Para Bellum

To progress and to grow; to grow to strive in a world that changes fast. To learn how to adapt when conditions work against us. It’s an endeavor to be sharper and smarter. As old as time itself, relentlessly pushing the boundaries further, and further again, and again, and again.
They are, without a doubt, the toughest of adversaries, pushing each other fiercely, passionately. It’s more than just a duel. It’s an exchange, an empowering encounter, the quest for victory; and although it only ever crowns one. It always takes two.

— Unknown

Jesus’ parable of the wheat and tares in Matthew 13 is about a landowner who plants wheat in his field and an enemy comes along and plants weeds alongside the wheat.

In the first century, there were laws on the books that prohibited planting weeds in another person’s field. It was widely known that these weeds could decimate a wheat crop and financially destroy the farmer. Whoever plants the weeds gets nothing in return; their only motive is to prevent the farmer from reaping his crop.

The weeds in the parable are called tare. When tare grows it looks and behaves like wheat, so much so that it’s difficult to tell the difference between the two. Tare is “darnel,” a poisonous plant with a massive root system that intertwines its roots with that of the wheat so if you pull up the weed you could pull up wheat as well.

The landowner in the parable asks his servants, “I thought we planted wheat. Why are there weeds here?” An enemy has planted weeds in the wheat field and what’s important to note is that Jesus said this parable was about the kingdom of heaven; He’s not talking about the world here. This is about the community of believers, the church, the kingdom of God.

There are wheat and tares within the kingdom of God as it exists on earth. Think about it; the kingdom of God, the community of believers, is presently comprised of the wheat that God had sown and the tares that the enemy has sown. It’s been this way from the beginning, and the planting of the tares is not arbitrary; it’s a planned attack. The enemy has designed his attack to cause maximum damage to the kingdom of heaven. He stands to gain nothing—his only objective is to destroy.

“Si vis pacem, para bellum” … Latin for, “If you want peace, prepare for war.” Are you prepared? The story of God’s church, His community, our fellowship is not over. There is still time to plant and harvest more wheat. The time will come when the story will draw to a close, and Jesus said that at the end of that day everything will be gathered up, the tare first, to be burned, and then the wheat to be harvested into the Lord’s barn.

Are the tares false brethren? It could be, but there’s a more personal application as well. Alexander Solzhenitsyn wrote about how the dividing line between good and evil passes straight through the human heart. The tares can be planted in our hearts, too. The garden of our hearts is the story of our lives. Para bellum—I need to prepare, and to plant and cultivate the wheat in my own heart. That means conversion and repentance; that means saying no to the weeds.
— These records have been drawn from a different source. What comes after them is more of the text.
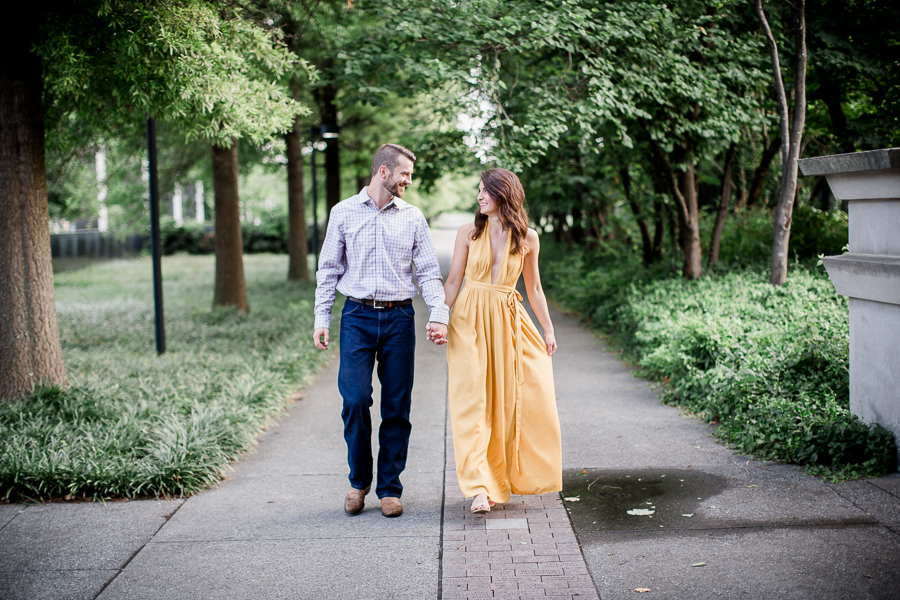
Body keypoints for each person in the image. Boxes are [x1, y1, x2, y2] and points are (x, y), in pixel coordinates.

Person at [313, 143, 448, 518]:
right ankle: (359, 482)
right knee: (354, 399)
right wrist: (321, 318)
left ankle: (390, 488)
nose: (409, 181)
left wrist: (439, 313)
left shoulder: (413, 217)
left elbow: (427, 273)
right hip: (356, 317)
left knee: (396, 406)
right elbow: (328, 270)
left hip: (399, 319)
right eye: (405, 173)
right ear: (383, 172)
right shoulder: (343, 213)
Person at [443, 168, 562, 514]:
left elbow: (535, 288)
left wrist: (549, 329)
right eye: (478, 191)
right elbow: (452, 282)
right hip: (469, 320)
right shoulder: (468, 233)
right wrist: (440, 317)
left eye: (485, 191)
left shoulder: (528, 237)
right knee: (473, 401)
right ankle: (479, 487)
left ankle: (499, 479)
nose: (479, 197)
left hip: (509, 319)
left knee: (511, 399)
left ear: (504, 195)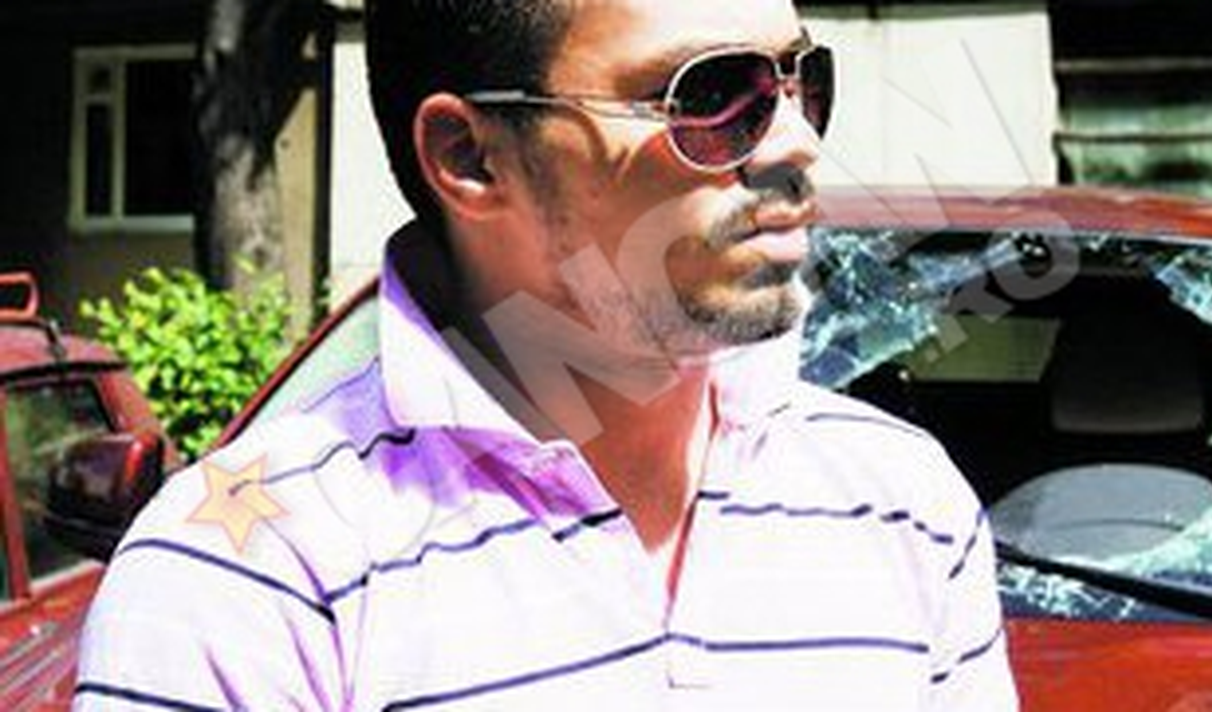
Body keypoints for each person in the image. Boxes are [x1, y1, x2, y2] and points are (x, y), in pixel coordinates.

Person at [74, 0, 1018, 709]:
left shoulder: (901, 503)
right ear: (471, 157)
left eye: (801, 79)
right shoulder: (252, 577)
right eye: (712, 94)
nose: (798, 143)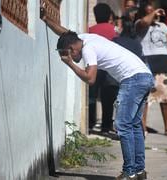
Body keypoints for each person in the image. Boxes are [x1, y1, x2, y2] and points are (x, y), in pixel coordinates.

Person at [41, 8, 153, 180]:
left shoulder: (88, 49)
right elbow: (65, 33)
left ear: (72, 48)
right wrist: (47, 20)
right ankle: (139, 171)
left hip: (133, 79)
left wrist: (70, 64)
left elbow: (90, 79)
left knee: (123, 125)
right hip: (144, 75)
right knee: (134, 125)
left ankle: (129, 172)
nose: (70, 56)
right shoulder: (83, 38)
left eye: (68, 53)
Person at [135, 3, 167, 137]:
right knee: (144, 100)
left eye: (155, 12)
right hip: (146, 65)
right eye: (149, 12)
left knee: (166, 98)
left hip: (164, 65)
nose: (155, 15)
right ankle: (142, 128)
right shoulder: (139, 24)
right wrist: (154, 12)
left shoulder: (163, 26)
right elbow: (145, 22)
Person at [89, 3, 118, 133]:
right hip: (109, 68)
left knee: (92, 96)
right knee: (108, 98)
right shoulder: (114, 31)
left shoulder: (90, 30)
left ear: (95, 16)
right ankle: (106, 126)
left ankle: (90, 123)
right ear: (109, 16)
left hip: (93, 67)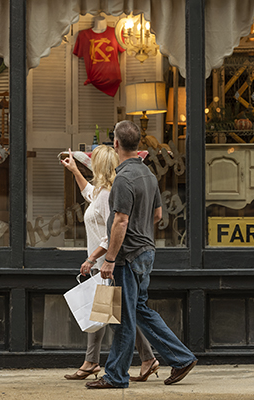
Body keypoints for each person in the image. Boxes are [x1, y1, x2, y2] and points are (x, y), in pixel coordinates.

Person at [84, 120, 197, 389]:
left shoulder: (123, 178)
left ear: (116, 143)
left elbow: (120, 221)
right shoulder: (148, 175)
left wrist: (109, 259)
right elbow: (158, 215)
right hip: (147, 253)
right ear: (138, 145)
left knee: (123, 317)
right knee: (138, 310)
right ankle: (181, 358)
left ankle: (115, 376)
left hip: (127, 256)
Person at [60, 145, 161, 382]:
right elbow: (88, 193)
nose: (90, 167)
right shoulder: (101, 192)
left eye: (92, 164)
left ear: (100, 166)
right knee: (106, 313)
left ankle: (141, 358)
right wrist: (75, 171)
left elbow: (112, 232)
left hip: (108, 264)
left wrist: (93, 257)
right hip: (103, 265)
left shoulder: (109, 194)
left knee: (115, 315)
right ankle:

Look at your life, your heart, your soul. Look at yourself. Are there things that you’re carrying in your life or relationships; fear or distrust, results of your sins? Has the enemy attacked your field intending to inflict maximum damage, hoping to bankrupt you spiritually with a well begun, but ultimately failed crop at the end of your season?

The day of reckoning will come, the day when there will be judgement, when the weeds will be burned and the wheat will be harvested. Prepare, because the war is not over ‘til it’s over. The enemy can’t win. He knows that. He just wants you to lose. If you want to win, si vis pacem, para bellum.


Prepare for change, because life keeps changing. Is the life you have now as a Christian what you chose five, ten, or more years ago? Are you saying to yourself, “This is not what I thought it’d be. I liked it before.”

You can get frustrated and wish it were otherwise, or you can see it the Lord in the change. Change is the nature of the game. The board keeps changing, life keeps changing. You can resent it or you can prepare for it.

You can see change as a burden or as an opportunity. You can say, “Oh man, I have to make a decision for Jesus again,” or you can say, “Okay, now I get to make the decision again for Jesus.” There’s no two ways. It’s a burden or a blessing that the game of your life has changed; it’s one or it’s the other.

Change is the nature of life. We have to continually say yes to Jesus, because nature of the game is that the board has changed and will keep changing, the nature of the game of life is that life has changed and will keep changing, and that means you will get to say yes to Jesus today in a way and for things you’ve never been able to say yes to Him for in the past.

But you have to be prepared for it—the preparations of the heart. If you want peace that passes understanding, prepare for war, prepare for change. If you want joy; if you want peace … prepare for war.

— Fr. Mike Schmidt

In times of change the learners shall inherit the earth, while the learned find themselves beautifully equipped to deal with a world that no longer exists.